Understanding brain activity that drives creativity could better improve art therapy, widely used as a treatment for mental illness.

"We don't know how to optimize therapy for individual patients," Contreras Vidal says. "We don't know the neural basis."

His research could help reveal that basis and offer more effective, personalized treatment for depression, pain and more.

The massive amount of data streaming in from the research could also lead to fundamental insights about the brain specifically, how complex cognitive and neural systems operate in natural environments. The EEG data is from a diverse group of people with different ages, genders and occupations, so it can therefore show how neural activity varies across populations and even between individuals. Such knowledge can help researchers better tailor the burgeoning biomedical devices industry to meet individual needs.

The EEG data also creates a sort of neural map, revealing what parts of the brain respond to different aspects of the aesthetic museum experience. This mapping illuminates neural networks, revealing how different areas of the brain talk to each other.
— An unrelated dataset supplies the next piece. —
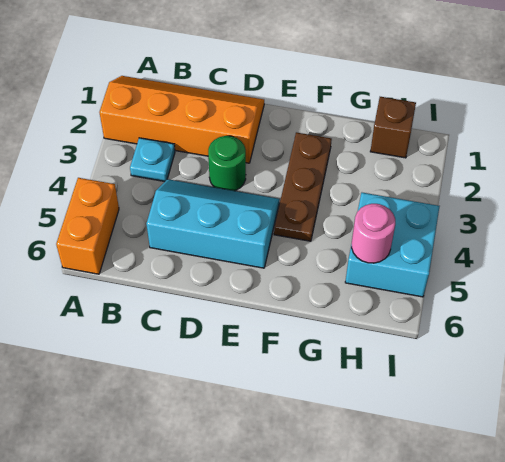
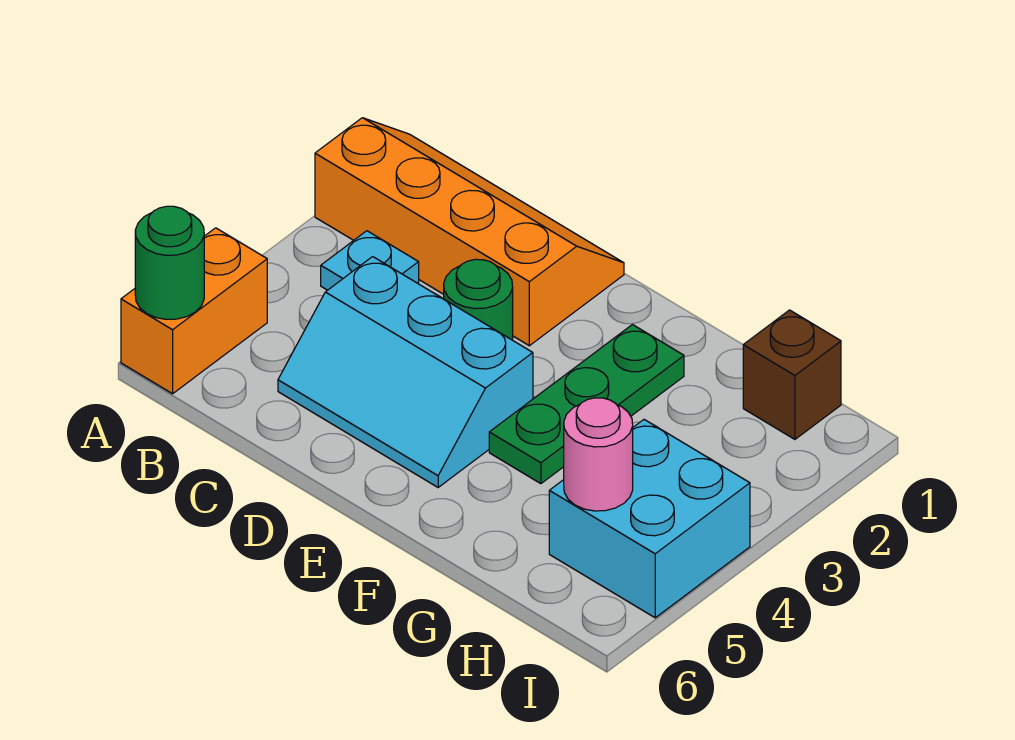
none -> green 1x1 round brick [135,206,204,319]
cyan 2x3 slope [147,179,280,268] -> cyan 2x3 slope turned to [278,257,533,487]
brown 1x3 plate [274,132,332,241] -> green 1x3 plate [489,325,684,484]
And it can reveal new information about the way people perceive, think and feel about art while they are experiencing it.

The team is in the first year of its NSF award, working on analyzing the Menil data to identify specific examples of neural variability and improve the EEG caps to make them more user friendly. So far, the researchers have collected data from about 700 individuals; the plan is to increase that by a few thousand.

"Maybe in 10 years or so, we will have neural technology just like our smart phones; you can wear it and contribute to science," Contreras Vidal says. "You can provide data that can be mined, whether you're an engineer, or a doctor, or an artist trying to create something new."